[start of Document text]

Tailwind offers a free trial that lets you schedule and publish up to 100 pins. You also get access to 5 Tailwind Tribes and 30 pins to submit to those tribes. (Tribes are essentially Tailwind’s version of group boards). There’s no time limit on how long you have to use your free trial. Ideally though, you’ll use them up sooner rather than later to gauge Tailwind’s effectiveness for you.
9 | Find a Pinterest strategy that works
I shared in a previous post that I received a lot of foundational knowledge about Pinterest through free materials available online. I was able to set up my Pinterest account but didn’t see it grow the way I wanted to. For most people, just setting up an account as described in the steps above and using Tailwind will get you increased traffic, but you may not see your numbers skyrocket without using an additional strategy.
I was so frustrated with months of slow and fluctuating growth that I wanted to give up on Pinterest. That’s when I purchased and implemented the Pinterest Launch Plan by Jennifer Maker Marx. The plan taught me how to go about scheduling my pins strategically and tracking them in order to grow my Pinterest traffic. I’ve used it for two months so far and my Pinterest numbers and blog traffic numbers have shot up. Pinterest is now my number one source of traffic!

[end of Document text]

## Exercise objective
Please answer these questions from the Pinterest text:
(a) How many pins does Tailwind's free trial let you schedule and publish?
(b) What did the writer purchase after months of slow and fluctuating growth?
(c) For how long has the writer used it so far?

[start of Collected material]

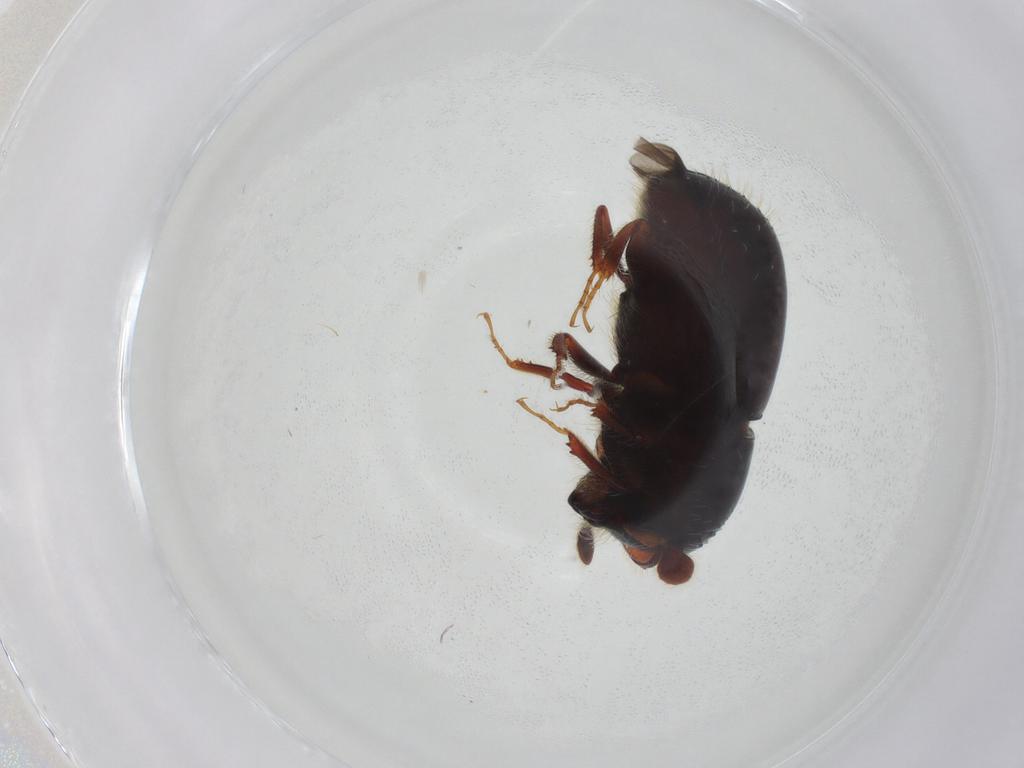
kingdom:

[end of Collected material]

## Exercise solution
(a) Up to 100 pins.
(b) The Pinterest Launch Plan by Jennifer Maker Marx.
(c) Two months.